Is there a better way? For example if you mirrored the critical databases between vmA and vmB then you now have a copy of the database on either shared or separate storage. You could then script a manual failover to the mirror if the node running on the principal moved over to the other node as its storage would now be remote to the VM. This is supported, and mitigates a number of failures including:
- Hardware failure of a node.
- Media failure on one of the nodes or part of the SAN.
- Site failure if the nodes are remote to each other and have shared SAN
- An instance of SQL Server crashing
Of course this is at the database level, but the principal could be extended for more than one database and other workloads as well.

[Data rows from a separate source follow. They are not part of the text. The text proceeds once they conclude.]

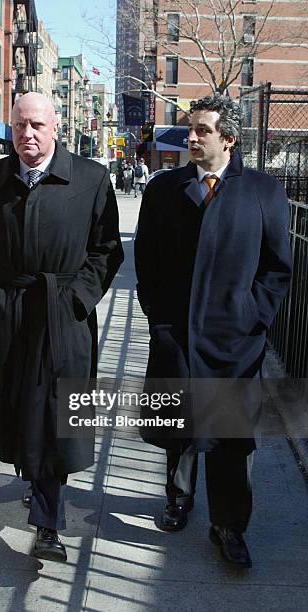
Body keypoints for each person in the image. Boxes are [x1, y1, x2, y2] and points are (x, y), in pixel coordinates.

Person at [0, 92, 123, 562]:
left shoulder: (90, 179)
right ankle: (33, 480)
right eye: (18, 126)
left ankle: (48, 525)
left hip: (64, 316)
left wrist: (76, 298)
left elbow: (107, 249)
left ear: (55, 128)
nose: (26, 135)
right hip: (13, 314)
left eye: (36, 125)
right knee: (20, 410)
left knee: (56, 415)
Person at [134, 95, 292, 568]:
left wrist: (254, 318)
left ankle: (229, 525)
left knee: (231, 436)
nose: (192, 137)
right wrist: (159, 319)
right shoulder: (164, 189)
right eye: (190, 128)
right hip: (177, 331)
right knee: (179, 424)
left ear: (230, 137)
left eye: (203, 129)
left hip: (235, 340)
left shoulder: (263, 191)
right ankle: (178, 498)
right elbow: (147, 259)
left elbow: (277, 266)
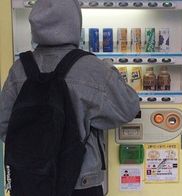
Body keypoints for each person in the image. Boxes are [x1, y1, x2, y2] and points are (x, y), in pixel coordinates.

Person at [0, 0, 140, 196]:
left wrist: (37, 147)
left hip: (31, 179)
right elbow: (128, 108)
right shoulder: (92, 67)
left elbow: (4, 124)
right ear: (74, 23)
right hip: (80, 181)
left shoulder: (19, 68)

However in my opinion the best way to consolidate here is to create a physical cluster and consolidate SQL Server workloads on into it. Clustering is a lot easier in Windows Server 2008 and you n o longer need carefully matched hardware. though the surviving nodes in a cluster need to be powerful enough to handle all of the work of the cluster.
Let me know what you think and what your plans are in this space.